___ Extract provided

Wednesday, August 6, 2008

I was in Lhasa on Tibet Uprising Day




Immediately after I got home from a trip to India, Nepal, and Tibet, I turned on my computer, typed up the following eyewitness account, and sent it to the International Campaign for Tibet and various news media. I ultimately also sent it to the president of China and to Amnesty International, and perhaps a few other organizations. The Olympics in China are coming up, and currently the International Campaign for Tibet's website has a letter that you can send to Bush, because he's going to visit Beijing. (I could make a snide remark about how I'm sure someone who's literate will read the letter to him, but I'll refrain.)


Today is March 10, 2008, and I am writing by the light from a hotel room window, since the power is out, as it has been all afternoon, evening, and night. I have spent a week in Tibet, and this is the only day that there has been a power outage, quite unlike Kathmandu, Nepal, where power outages happen at least once a day and last for hours. I suspect that the authorities deliberately turned the electricity off in at least part of Lhasa, just because today is Tibet Uprising Day, when protests against the Chinese occupation are most likely to occur. On this day in 1959, the current Dalai Lama sneaked out of his summer palace, the Norbulingka, and began a long journey to exile in India; two days later, the Chinese bombed the palace and still thought he was inside.

This morning as I equanimously lived in the present moment, practicing my walking meditation around the Potala, the Dalai Lama’s palace which is perched high on a mountain. I occasionally spun big gold prayer wheels set in wooden frames while I observed the pilgrims around me, some of whom greeted me with the words, “Tashe delek,” or “Hello!” I didn’t think much about the fact that today was Tibet Uprising Day. I was the only Westerner in sight, but I wore a Tibetan-style chupa, or dress, like so many of the pilgrims. Some of them wore contemporary clothes, and I saw many women wearing sunhats, but other pilgrims who had traveled far away wore traditional clothing that was often somewhat ragged, and they carried prayer wheels and often had coral and turquoise beads braided in their black or grey hair. I could see different styles of chupas from different Tibetan regions, for pilgrims walked great distances to reach Lhasa, the capital of Tibet. During one of my perambulations, when I reached the back wall below the Potala, I was startled by the sight of a white police vehicle something like an extra large golf cart filled with six cops in formal uniforms as if they had dressed up to join a parade.

______

Assignment 1 » According to the Lhasa eyewitness account, what was the name of the Dalai Lama's summer palace?
Assignment 2 » Carry the Lhasa eyewitness account forward from its final sentence.

___ Data for analysis

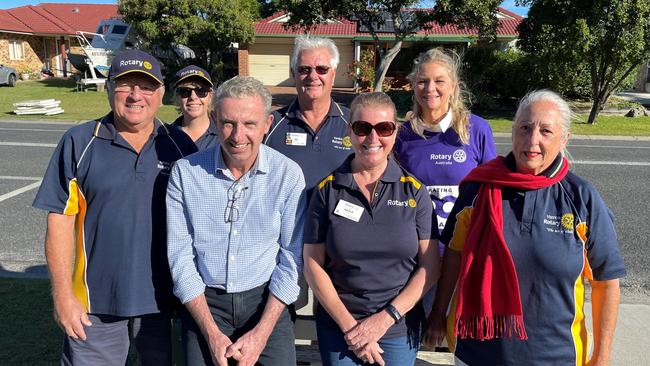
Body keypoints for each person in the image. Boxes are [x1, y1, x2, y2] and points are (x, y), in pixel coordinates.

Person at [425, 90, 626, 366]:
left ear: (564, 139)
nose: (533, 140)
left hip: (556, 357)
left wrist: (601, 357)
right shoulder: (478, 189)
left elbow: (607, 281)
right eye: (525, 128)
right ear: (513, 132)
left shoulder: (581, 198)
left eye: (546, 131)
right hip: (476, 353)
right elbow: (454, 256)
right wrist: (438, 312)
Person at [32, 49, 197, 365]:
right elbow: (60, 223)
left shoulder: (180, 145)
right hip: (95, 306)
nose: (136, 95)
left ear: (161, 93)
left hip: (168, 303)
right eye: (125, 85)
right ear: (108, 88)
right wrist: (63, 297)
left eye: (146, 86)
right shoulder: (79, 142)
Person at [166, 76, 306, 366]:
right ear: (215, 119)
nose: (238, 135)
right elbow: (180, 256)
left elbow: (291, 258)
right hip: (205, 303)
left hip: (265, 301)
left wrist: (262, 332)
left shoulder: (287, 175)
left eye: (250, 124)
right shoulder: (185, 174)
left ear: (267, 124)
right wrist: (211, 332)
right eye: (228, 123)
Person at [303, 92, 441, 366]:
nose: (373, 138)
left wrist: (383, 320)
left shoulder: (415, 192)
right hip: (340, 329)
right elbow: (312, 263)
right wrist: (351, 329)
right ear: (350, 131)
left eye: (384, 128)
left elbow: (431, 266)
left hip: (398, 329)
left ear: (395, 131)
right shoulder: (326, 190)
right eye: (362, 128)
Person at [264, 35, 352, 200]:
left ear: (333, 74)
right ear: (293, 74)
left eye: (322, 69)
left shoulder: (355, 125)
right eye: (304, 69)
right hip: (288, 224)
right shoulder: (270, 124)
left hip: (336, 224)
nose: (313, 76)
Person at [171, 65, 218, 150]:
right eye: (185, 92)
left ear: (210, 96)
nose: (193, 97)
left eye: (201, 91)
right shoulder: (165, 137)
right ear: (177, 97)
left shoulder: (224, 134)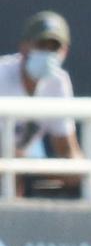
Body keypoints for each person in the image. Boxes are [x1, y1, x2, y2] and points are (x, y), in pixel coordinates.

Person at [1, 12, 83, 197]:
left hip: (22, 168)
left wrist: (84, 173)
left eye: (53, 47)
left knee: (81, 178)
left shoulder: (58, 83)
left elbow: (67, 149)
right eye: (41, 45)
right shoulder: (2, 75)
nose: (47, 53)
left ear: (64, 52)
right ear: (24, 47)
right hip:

______

Expected answer 1 » The Norbulingka.

Expected answer 2 »
I walked around the palace only once before I crossed the street and stood in the center of the drab concrete-paved square, where I took a dead center picture of the Potala, a beautiful sprawling red and white building with flat roofs and Buddhist banners; at the very top, there are ornate pointed gold roofs over the tombs of the Dalai Lamas. Most of the present palace dates to the seventeenth century, and it is all in traditional Tibetan style, with walls slanting inward and with black-framed glass-less windows. The building is thirteen stories high, and earlier on my vacation I had enjoyed a tour and climbed many stairs. I had stood in the courtyard, looked up at the Dalai Lama’s look-out window, and imagined a much younger Fourteenth Dalai Lama looking down upon the courtyard, as he had before he went into exile in India.

Strangely, after my camera snapped a picture of the Potala, a cop seemed to yell at me from some distance, but I didn’t understand what he said. I looked at him for a moment, but he stood perfectly still in the square, so I shrugged, turned around, and took another picture of the Potala, to see what he would do. He didn’t do anything. Since I wore Tibetan clothing, perhaps he had at first mistaken me for a Tibetan. I soon crossed the street and happily circumambulated the Potala three more times. I remained equanimous even when I reached the left side of the building and megaphones blared out music from a shop and advertisements from a cart full of merchandise. I did not feel annoyed when I was at the back of the Potala and could hear pop music blaring from the park that includes the Naga Temple. Under the circumstances, I would have preferred to listen to Tibetan Buddhist monks or nuns chanting.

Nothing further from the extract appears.